Which lines of the records below contain the word "KiCad"? Copy each of them out.

◆ Material for this task
Segment Open

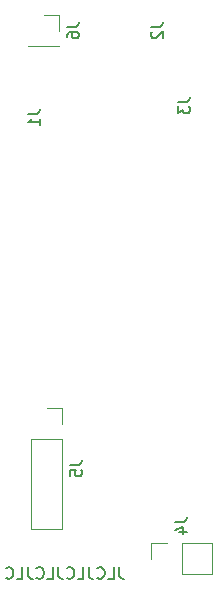
<source format=gbr>
%TF.GenerationSoftware,KiCad,Pcbnew,(6.0.7)*%
%TF.CreationDate,2022-10-01T16:55:56-07:00*%
%TF.ProjectId,dso150_mod,64736f31-3530-45f6-9d6f-642e6b696361,1.0*%
%TF.SameCoordinates,Original*%
%TF.FileFunction,Legend,Bot*%
%TF.FilePolarity,Positive*%
%FSLAX46Y46*%
G04 Gerber Fmt 4.6, Leading zero omitted, Abs format (unit mm)*
G04 Created by KiCad (PCBNEW (6.0.7)) date 2022-10-01 16:55:56*
%MOMM*%
%LPD*%
G01*
G04 APERTURE LIST*
%ADD10C,0.150000*%
%ADD11C,0.120000*%
G04 APERTURE END LIST*
D10*
X149653047Y-121118380D02*
X149653047Y-121832666D01*
X149700666Y-121975523D01*
X149795904Y-122070761D01*
X149938761Y-122118380D01*
X150034000Y-122118380D01*
X148700666Y-122118380D02*
X149176857Y-122118380D01*
X149176857Y-121118380D01*
X147795904Y-122023142D02*
X147843523Y-122070761D01*
X147986380Y-122118380D01*
X148081619Y-122118380D01*
X148224476Y-122070761D01*
X148319714Y-121975523D01*
X148367333Y-121880285D01*
X148414952Y-121689809D01*
X148414952Y-121546952D01*
X148367333Y-121356476D01*
X148319714Y-121261238D01*
X148224476Y-121166000D01*
X148081619Y-121118380D01*
X147986380Y-121118380D01*
X147843523Y-121166000D01*
X147795904Y-121213619D01*
X147081619Y-121118380D02*
X147081619Y-121832666D01*
X147129238Y-121975523D01*
X147224476Y-122070761D01*
X147367333Y-122118380D01*
X147462571Y-122118380D01*
X146129238Y-122118380D02*
X146605428Y-122118380D01*
X146605428Y-121118380D01*
X145224476Y-122023142D02*
X145272095Y-122070761D01*
X145414952Y-122118380D01*
X145510190Y-122118380D01*
X145653047Y-122070761D01*
X145748285Y-121975523D01*
X145795904Y-121880285D01*
X145843523Y-121689809D01*
X145843523Y-121546952D01*
X145795904Y-121356476D01*
X145748285Y-121261238D01*
X145653047Y-121166000D01*
X145510190Y-121118380D01*
X145414952Y-121118380D01*
X145272095Y-121166000D01*
X145224476Y-121213619D01*
X144510190Y-121118380D02*
X144510190Y-121832666D01*
X144557809Y-121975523D01*
X144653047Y-122070761D01*
X144795904Y-122118380D01*
X144891142Y-122118380D01*
X143557809Y-122118380D02*
X144034000Y-122118380D01*
X144034000Y-121118380D01*
X142653047Y-122023142D02*
X142700666Y-122070761D01*
X142843523Y-122118380D01*
X142938761Y-122118380D01*
X143081619Y-122070761D01*
X143176857Y-121975523D01*
X143224476Y-121880285D01*
X143272095Y-121689809D01*
X143272095Y-121546952D01*
X143224476Y-121356476D01*
X143176857Y-121261238D01*
X143081619Y-121166000D01*
X142938761Y-121118380D01*
X142843523Y-121118380D01*
X142700666Y-121166000D01*
X142653047Y-121213619D01*
X141938761Y-121118380D02*
X141938761Y-121832666D01*
X141986380Y-121975523D01*
X142081619Y-122070761D01*
X142224476Y-122118380D01*
X142319714Y-122118380D01*
X140986380Y-122118380D02*
X141462571Y-122118380D01*
X141462571Y-121118380D01*
X140081619Y-122023142D02*
X140129238Y-122070761D01*
X140272095Y-122118380D01*
X140367333Y-122118380D01*
X140510190Y-122070761D01*
X140605428Y-121975523D01*
X140653047Y-121880285D01*
X140700666Y-121689809D01*
X140700666Y-121546952D01*
X140653047Y-121356476D01*
X140605428Y-121261238D01*
X140510190Y-121166000D01*
X140367333Y-121118380D01*
X140272095Y-121118380D01*
X140129238Y-121166000D01*
X140081619Y-121213619D01*
%TO.C,J2*%
X152360380Y-75358666D02*
X153074666Y-75358666D01*
X153217523Y-75311047D01*
X153312761Y-75215809D01*
X153360380Y-75072952D01*
X153360380Y-74977714D01*
X152455619Y-75787238D02*
X152408000Y-75834857D01*
X152360380Y-75930095D01*
X152360380Y-76168190D01*
X152408000Y-76263428D01*
X152455619Y-76311047D01*
X152550857Y-76358666D01*
X152646095Y-76358666D01*
X152788952Y-76311047D01*
X153360380Y-75739619D01*
X153360380Y-76358666D01*
%TO.C,J3*%
X154646380Y-81708666D02*
X155360666Y-81708666D01*
X155503523Y-81661047D01*
X155598761Y-81565809D01*
X155646380Y-81422952D01*
X155646380Y-81327714D01*
X154646380Y-82089619D02*
X154646380Y-82708666D01*
X155027333Y-82375333D01*
X155027333Y-82518190D01*
X155074952Y-82613428D01*
X155122571Y-82661047D01*
X155217809Y-82708666D01*
X155455904Y-82708666D01*
X155551142Y-82661047D01*
X155598761Y-82613428D01*
X155646380Y-82518190D01*
X155646380Y-82232476D01*
X155598761Y-82137238D01*
X155551142Y-82089619D01*
%TO.C,J1*%
X141946380Y-82724666D02*
X142660666Y-82724666D01*
X142803523Y-82677047D01*
X142898761Y-82581809D01*
X142946380Y-82438952D01*
X142946380Y-82343714D01*
X142946380Y-83724666D02*
X142946380Y-83153238D01*
X142946380Y-83438952D02*
X141946380Y-83438952D01*
X142089238Y-83343714D01*
X142184476Y-83248476D01*
X142232095Y-83153238D01*
%TO.C,J6*%
X145248380Y-75358666D02*
X145962666Y-75358666D01*
X146105523Y-75311047D01*
X146200761Y-75215809D01*
X146248380Y-75072952D01*
X146248380Y-74977714D01*
X145248380Y-76263428D02*
X145248380Y-76072952D01*
X145296000Y-75977714D01*
X145343619Y-75930095D01*
X145486476Y-75834857D01*
X145676952Y-75787238D01*
X146057904Y-75787238D01*
X146153142Y-75834857D01*
X146200761Y-75882476D01*
X146248380Y-75977714D01*
X146248380Y-76168190D01*
X146200761Y-76263428D01*
X146153142Y-76311047D01*
X146057904Y-76358666D01*
X145819809Y-76358666D01*
X145724571Y-76311047D01*
X145676952Y-76263428D01*
X145629333Y-76168190D01*
X145629333Y-75977714D01*
X145676952Y-75882476D01*
X145724571Y-75834857D01*
X145819809Y-75787238D01*
%TO.C,J4*%
X154392380Y-117268666D02*
X155106666Y-117268666D01*
X155249523Y-117221047D01*
X155344761Y-117125809D01*
X155392380Y-116982952D01*
X155392380Y-116887714D01*
X154725714Y-118173428D02*
X155392380Y-118173428D01*
X154344761Y-117935333D02*
X155059047Y-117697238D01*
X155059047Y-118316285D01*
%TO.C,J5*%
X145502380Y-112442666D02*
X146216666Y-112442666D01*
X146359523Y-112395047D01*
X146454761Y-112299809D01*
X146502380Y-112156952D01*
X146502380Y-112061714D01*
X145502380Y-113395047D02*
X145502380Y-112918857D01*
X145978571Y-112871238D01*
X145930952Y-112918857D01*
X145883333Y-113014095D01*
X145883333Y-113252190D01*
X145930952Y-113347428D01*
X145978571Y-113395047D01*
X146073809Y-113442666D01*
X146311904Y-113442666D01*
X146407142Y-113395047D01*
X146454761Y-113347428D01*
X146502380Y-113252190D01*
X146502380Y-113014095D01*
X146454761Y-112918857D01*
X146407142Y-112871238D01*
D11*
%TO.C,J6*%
X144586000Y-76962000D02*
X141926000Y-76962000D01*
X144586000Y-77022000D02*
X141926000Y-77022000D01*
X141926000Y-76962000D02*
X141926000Y-77022000D01*
X144586000Y-75692000D02*
X144586000Y-74362000D01*
X144586000Y-76962000D02*
X144586000Y-77022000D01*
X144586000Y-74362000D02*
X143256000Y-74362000D01*
%TO.C,J4*%
X153670000Y-119066000D02*
X152340000Y-119066000D01*
X154940000Y-121726000D02*
X157540000Y-121726000D01*
X154940000Y-119066000D02*
X157540000Y-119066000D01*
X152340000Y-119066000D02*
X152340000Y-120396000D01*
X154940000Y-119066000D02*
X154940000Y-121726000D01*
X157540000Y-119066000D02*
X157540000Y-121726000D01*
%TO.C,J5*%
X144840000Y-117926000D02*
X142180000Y-117926000D01*
X144840000Y-110246000D02*
X142180000Y-110246000D01*
X144840000Y-110246000D02*
X144840000Y-117926000D01*
X144840000Y-107646000D02*
X143510000Y-107646000D01*
X142180000Y-110246000D02*
X142180000Y-117926000D01*
X144840000Y-108976000D02*
X144840000Y-107646000D01*
%TD*%
M02*

</source>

Segment Closed

◆ Task solution
%TF.GenerationSoftware,KiCad,Pcbnew,(6.0.7)*%
G04 Created by KiCad (PCBNEW (6.0.7)) date 2022-10-01 16:55:56*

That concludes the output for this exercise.